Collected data
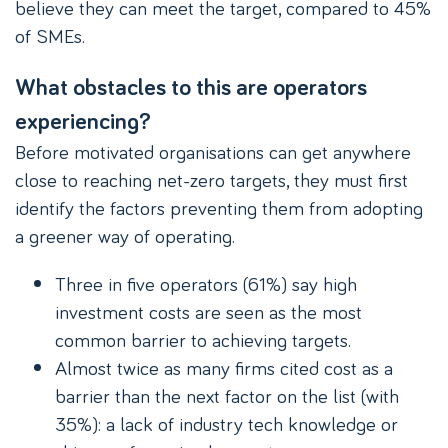
believe they can meet the target, compared to 45%
of SMEs.
What obstacles to this are operators
experiencing?
Before motivated organisations can get anywhere
close to reaching net-zero targets, they must first
identify the factors preventing them from adopting
a greener way of operating.
Three in five operators (61%) say high
investment costs are seen as the most
common barrier to achieving targets.
Almost twice as many firms cited cost as a
barrier than the next factor on the list (with
35%): a lack of industry tech knowledge or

Brief
When you reach the line containing "Almost twice as many firms cited cost as a" in the data above, retype it and each line after it through the final one, exactly as written.

Finished task
Almost twice as many firms cited cost as a
barrier than the next factor on the list (with
35%): a lack of industry tech knowledge or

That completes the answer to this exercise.